BACKGROUND: In geriatric patients with Pauwels II and III type femoral neck fractures, endoprosthesis is the therapy of choice. We want to demonstrate the operation technique of implantation of a hemiprosthesis (dual head prosthesis) by video in an 87-year-old female patient. In addition, we analyse the long-term results after surgery more than one year after endoprosthesis in patients with femoral neck fractures.

METHOD: From 2007 to 2010, 219 public health insurance (AOK) patients with displaced femoral neck fractures were treated surgically at our hospital. This number of included patients puts us in the 97th percentile of all hospitals in Germany. Because the patients were publicly insured, all health information was available including completely retrospective post-hospital discharge as well as inpatient course and one-year mortality.

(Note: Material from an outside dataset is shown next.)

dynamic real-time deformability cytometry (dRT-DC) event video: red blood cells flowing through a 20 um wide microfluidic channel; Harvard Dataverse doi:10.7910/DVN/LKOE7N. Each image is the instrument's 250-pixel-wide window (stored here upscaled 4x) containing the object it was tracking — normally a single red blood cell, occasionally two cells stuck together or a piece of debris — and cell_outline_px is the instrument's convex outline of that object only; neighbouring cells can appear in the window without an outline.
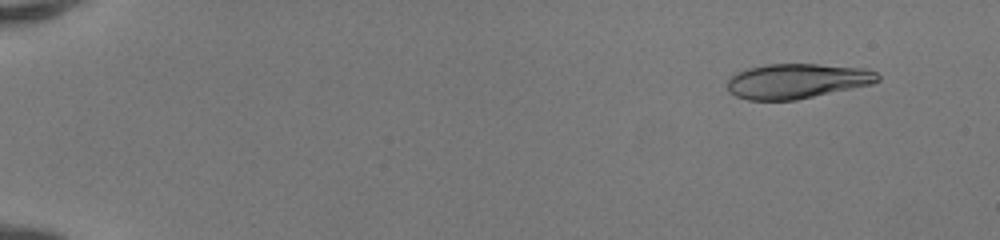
{"species": "human", "species_latin": "Homo sapiens", "temperature_condition": "room temperature", "stored_images_in_passage": 51, "camera_frame_rate_fps": 3000, "um_per_image_px": 0.085, "donor": {"sex": "female"}, "frame": {"image": 1, "passage_image": 5, "time_ms": 1.333, "image_size_px": [1000, 240], "cell_outline_px": [[880, 80], [872, 84], [796, 100], [748, 100], [736, 96], [728, 92], [728, 80], [736, 72], [748, 68], [764, 64], [820, 64], [864, 68], [876, 72], [880, 76]], "centroid_in_image_um": [67.74, 6.88], "position_along_channel_um": 17.3, "area_um2": 30.69}}
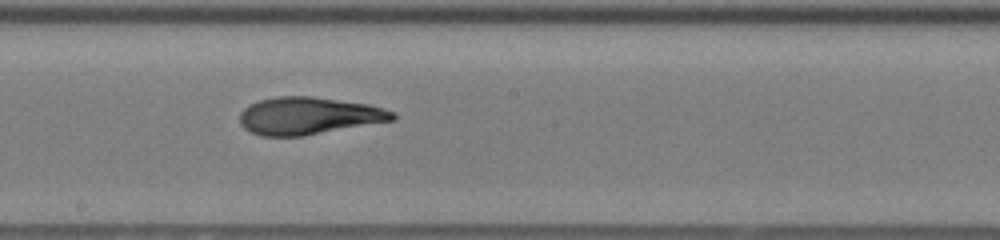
{"frame": {"image": 2, "passage_image": 31, "time_ms": 10.0, "image_size_px": [1000, 240], "cell_outline_px": [[396, 120], [304, 136], [260, 136], [244, 128], [240, 124], [240, 112], [248, 104], [260, 100], [276, 96], [312, 96], [368, 104], [384, 108], [392, 112], [396, 116]], "centroid_in_image_um": [26.23, 9.84], "position_along_channel_um": 222.0, "area_um2": 33.47}}
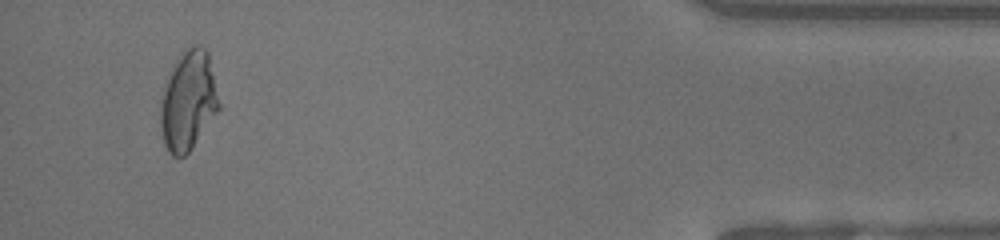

RESULTS: There were 77 % female and 23 % male patients in the study with an average age of 83.5 years. In addition to the femoral neck injury, 19 % of the patients had an accompanying PCCL of 3, and 44 % had a PCCL of 4. 16 % suffered from heart failure, 23 % from diabetes, and 19 % from renal insufficiency. Time to surgery averaged one day post-injury. A dual head prosthesis (hemiprosthesis) was implanted in 81.4 % of cases, and a total joint prosthesis in 18.6 %. Average operative time skin to skin was 53 minutes. Average inpatient stay was 13 days. 71 % of patients could ambulate independently on discharge. Of the remaining patients, two-thirds were already not ambulating independently prior to the fracture. Hospital mortality averaged 6 % (national average 8.1 %), and 30-day and 90-day mortality rates were 6 % and 16.3 %. Within one year, 22.2 % of patients had died (national average 26.8 %), with a natural mortality probability of 7.1 % for an age of 83.5 years. 11 patients were re-admitted, for contralateral prosthetic implantation (n = 6) or revision after periprosthetic fracture (n = 4). 54.6 % of patients were admitted to hospital during the year for other diseases (national average 53.8 %).

CONCLUSION: Endoprosthesis placement for displaced femoral neck fractures is a common, safe procedure. However, patients are old and have comorbidities. Despite recent decreases in hospital mortality, the risk of death remains more than twice as high within one year than that for uninjured patients of the same age.